## Consignes de la tâche:
Donnez la suite du message de forum sur l'homme libre selon Spinoza, en reprenant juste après sa dernière phrase.

## Extrait de page:
Messagepar Vanleers » 29 oct. 2013, 11:31

Bonjour

« Comment l’homme libre vient-il en aide à l’ignorant ?

La question a été abordée dans des fils ouverts récemment. Voir :

http://www.spinozaetnous.org/ftopic-130 ... asc-0.html

http://www.spinozaetnous.org/ftopic-1305-10.html

Je propose d’en faire la question principale du présent fil.

En guise d’introduction, je donnerai quelques indications à propos des expressions ou termes suivants : « homme libre », « venir en aide », « ignorant », mais le but de la discussion serait de préciser et approfondir tout cela.

Par homme libre je n’entends pas un homme complètement et définitivement libre mais celui qui est entré dans un processus de libération et même, de façon plus restrictive puisque nous sommes sur un forum spinoziste, celui qui y est entré en suivant une voie spinoziste.
A l’inverse, l’ignorant gémit dans les fers de la passion (enfin, pas toujours : l’orgueil étant une joie passionnelle et non une tristesse, l’orgueilleux gémit très peu et même pas du tout s’il s’agit d’un orgueilleux digne de ce nom).

L’homme libre selon Spinoza est l’homme qui suit la raison, la raison étant la connaissance du deuxième genre (E II 40 sc. 2), c’est-à-dire la connaissance par idées adéquates.
Les idées adéquates sont claires et distinctes alors que les inadéquates sont mutilées et confuses.

## Section des données:
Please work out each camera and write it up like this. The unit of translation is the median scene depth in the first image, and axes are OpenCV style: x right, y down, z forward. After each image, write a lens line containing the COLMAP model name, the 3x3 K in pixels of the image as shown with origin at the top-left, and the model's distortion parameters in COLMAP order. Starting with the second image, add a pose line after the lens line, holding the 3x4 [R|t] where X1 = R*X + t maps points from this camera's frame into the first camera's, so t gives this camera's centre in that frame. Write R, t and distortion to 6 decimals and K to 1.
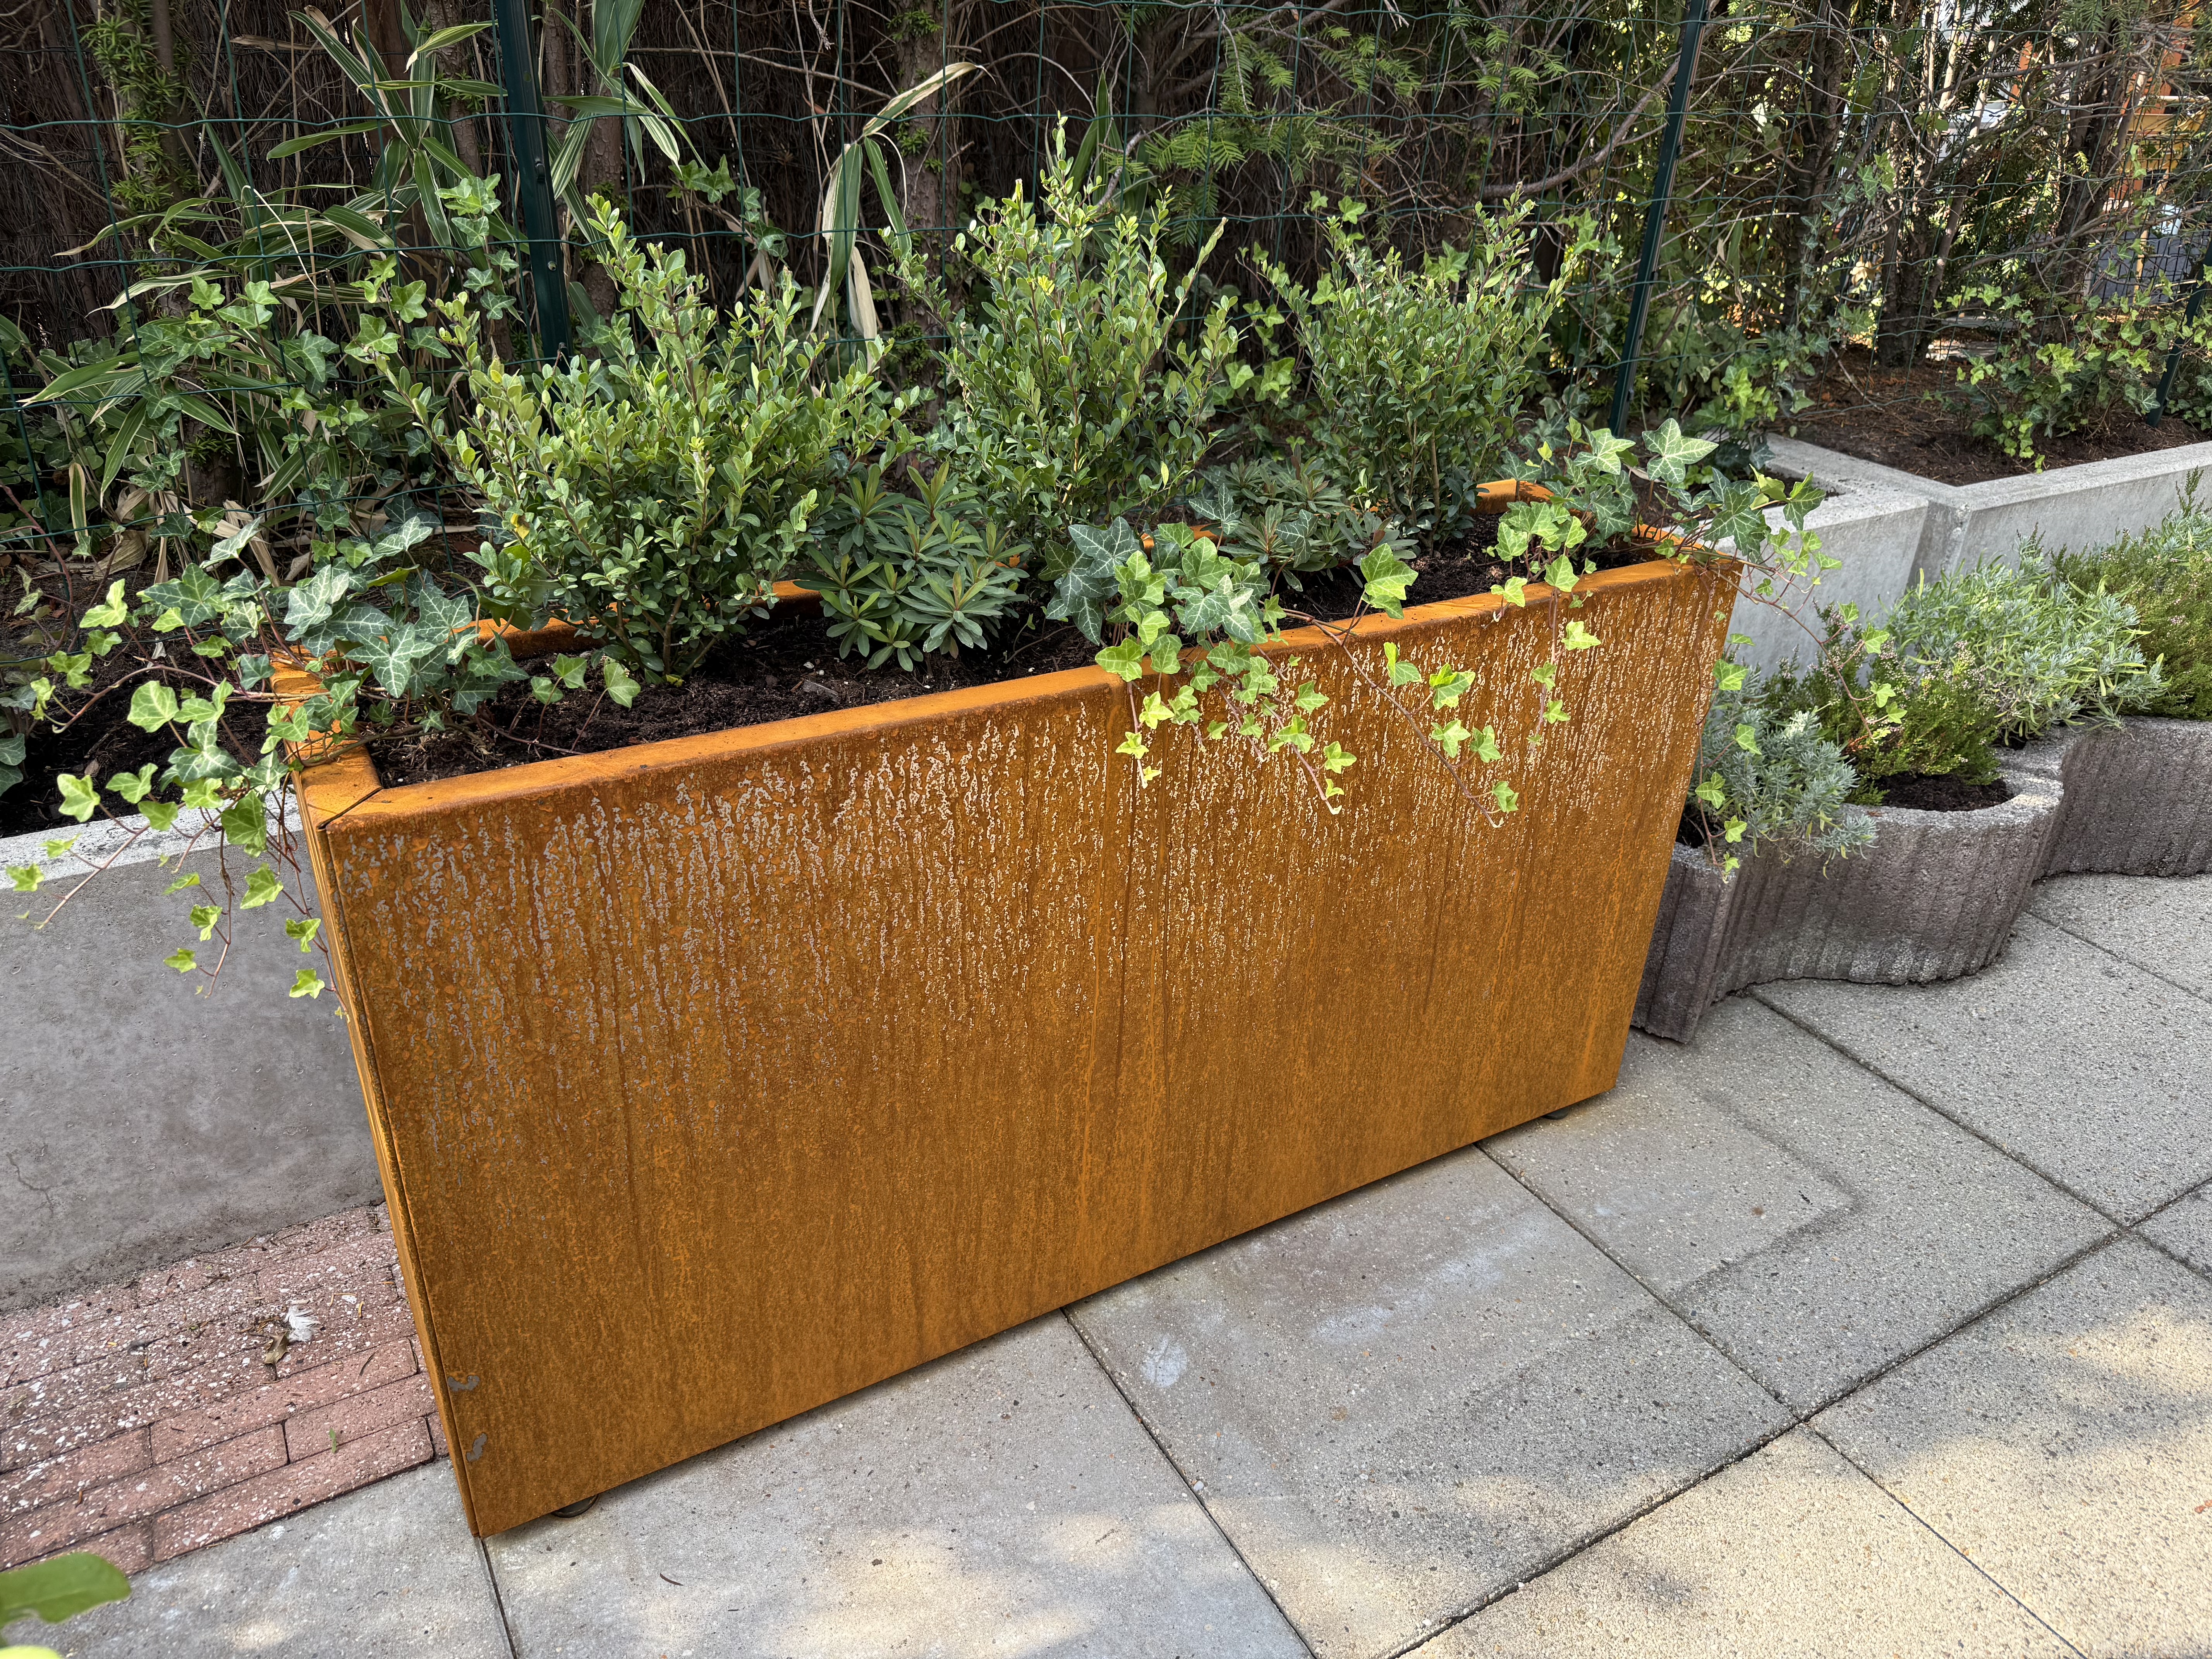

## Résultat:
L’homme libre aura l’esprit clair alors que l’ignorant l’a embrouillé tel Harpagon dans la scène de la cassette :
« Mon esprit est troublé, et j’ignore où je suis, qui je suis et ce que je fais »

Venons-en à l’expression « venir en aide »

L’homme libre selon Spinoza fait preuve de courage (animositas) et de générosité (generositas) (E III 59 sc.), la générosité étant définie comme suit :

« Par générosité, j’entends le désir par lequel chacun, sous la seule dictée de la raison, s’efforce d’aider les autres hommes et de ses lier d’amitié »

Il est donc de la nature de l’homme libre de venir en aide à l’ignorant mais la question est de savoir de quelle manière.

Notons également le désir d’un lien d’amitié.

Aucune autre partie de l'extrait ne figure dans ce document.